- The Washington Times - Tuesday, May 27, 2003

EAST RUTHERFORD, N.J. — Those who predicted last fall the Mighty Ducks of Anaheim would be participating in this spring’s Stanley Cup Finals belong in the make believe world of Mickey Mouse and Pluto.

Nobody, not even Adam Oates, he of the silky touch and keen mind, will say with a straight face that he foresaw this remarkable event.

“I can’t say that I thought that [would happen] this year,” Oates said yesterday after the Ducks skated one last time before playing New Jersey tonight in Game1 of the best-of-7 NHL championship series. “I thought the team was a lot better than the record indicated the last couple years. I never thought it would get this far this soon — it shows how close the league is.”

In March last year Oates was with the Washington Capitals and looked every bit a man who had been engaged in a rough contact sport for more than a quarter of a century.

He was sent to Philadelphia at the trade deadline last season but wasn’t the answer to the varied problems that usually bother the Flyers. He was cut loose and went searching for the right team, his sixth in the NHL. Anaheim called, and so did Ducks superstar Paul Kariya, who said it was a great place to play and was getting better. Oates, who will be 41 this fall, agreed to go West.

Southern California has been nice to Oates. He is tan, the result of many hours spent on the golf course. His hair, with touches of gray creeping into the black he had when he was a Cap, is now brown and shorter than it was. There’s not a ripple of body fat on his 190-pound frame.

“Obviously, I never thought I would be here, of course not,” he said, referring to Continental Airlines Arena where the first two finals games will be played. “I wanted to go to a team where I could play some minutes and prove I could still play, and in the same sense hopefully let some things that you can bring to the table grow a little bit and help the organization.

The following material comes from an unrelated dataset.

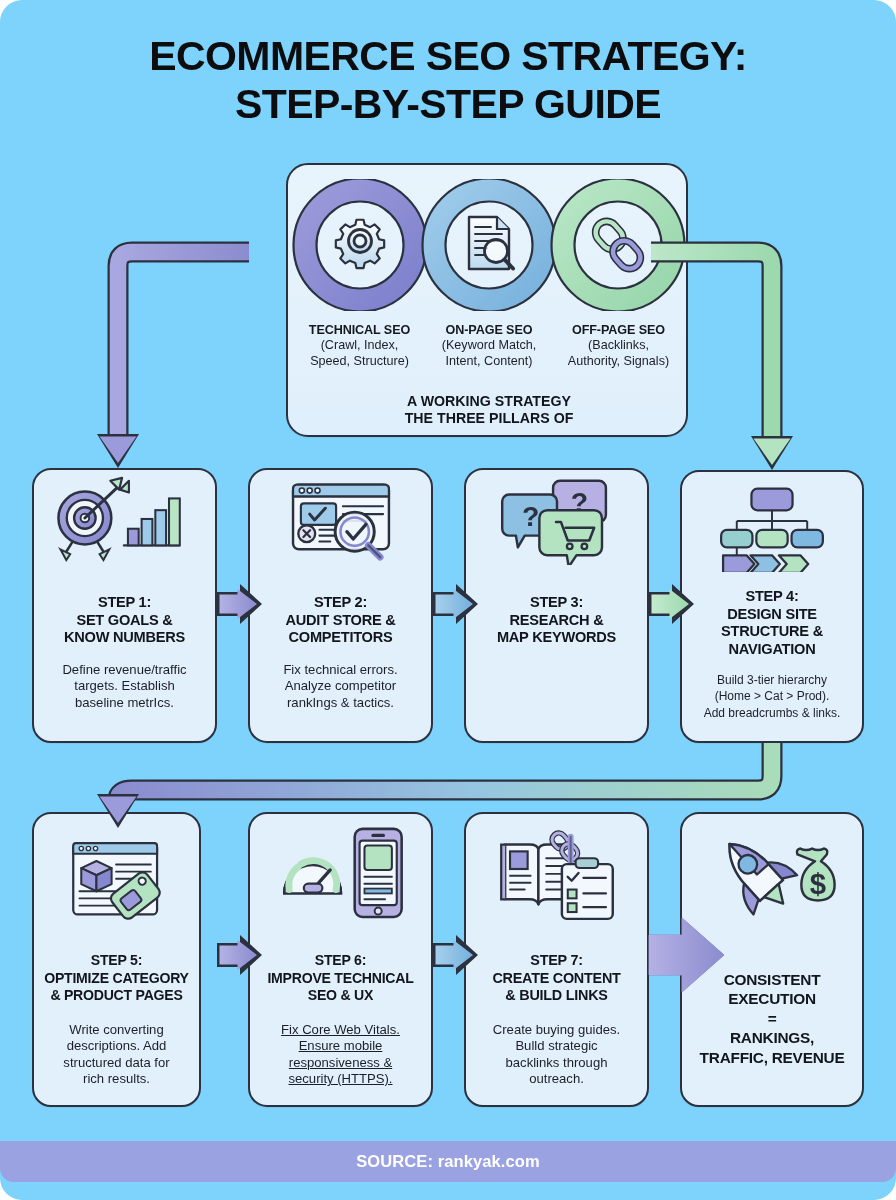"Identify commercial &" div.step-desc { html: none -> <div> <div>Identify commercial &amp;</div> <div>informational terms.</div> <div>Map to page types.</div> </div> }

“It was a lousy start; I broke my hand out of the gate and missed [15] games but the second half of the year was a lot of fun and our team grew. We got better and better and played real good hockey in the second half [25-12-2-3] — obviously the run has been fantastic. It’s great — not to say I told you so — to prove you can still play this game.”

Oates, one of the most graceful and gifted centers ever to play the game, is on the fast track to the Hockey Hall of Fame — and a Cup victory would grease those skids. Yet it has not always been an easy journey through the NHL. Someone with Oates’ talent and ability to turn almost anybody into a legitimate scoring threat should have been treasured by just one team.

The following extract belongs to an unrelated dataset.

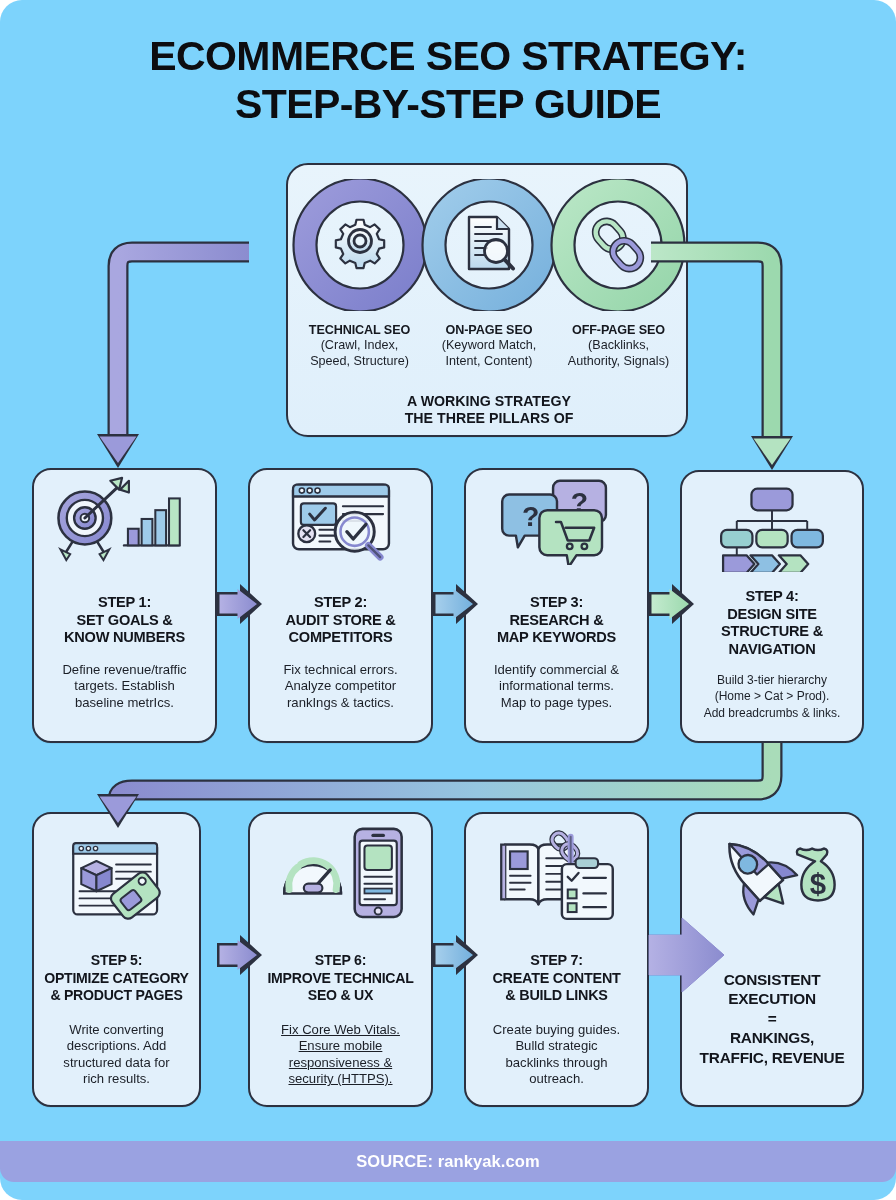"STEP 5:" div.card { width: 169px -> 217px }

It hasn’t happened. Oates has always been outspoken — about the money he or a teammate makes, about a contract negotiation, about linemates — usually saying just enough to get him into hot water and on the next flight out of town. That is why St. Louis traded him after a pair of triple-digit point seasons, why Boston sent him to Washington after two more seasons of startling figures.

Nobody argues with his stats. He has played 18 seasons, with more than 1,275 games, 339 goals, 1,063 assists and 1,402 points. Only five other men in NHL history have more assists than Oates; he is 15th all-time in points. He has 153 points in 156 playoff games.

Yet the Cup has eluded him. Oates has been to the finals only once before, in 1998 with Washington, and falls into a trivia-buffs-only category. Oates has gone 156 playoff games with no championship reward, a figure only four players can top (one of them being ex-Cap Dale Hunter, who is ranked No.1 with 186).

So what?

“If I can play with young guys this year and they get better and they win the Cup in three years, I know I’m a part of that,” he said. “You have to be happy inside. … You have to answer to yourself in the mirror. We’re in the finals and it feels great but it doesn’t change my outlook on life.”

The broken hand was a bad break at a bad time. The Ducks had a rookie coach, Mike Babcock, who knew Oates’ stats but not the man. The broken hand came so early in the season that Oates hadn’t been able to make the proper impression.

“Any time you get a guy who loves the game as much as he does, wants to be in the game and it’s a young man’s game, I think it’s a good message to the other guys,” Babcock said yesterday. “His presence, his understanding, his professionalism, there is nobody who watches more teams than this guy.”

It would appear Oates has finally made the impression he wanted.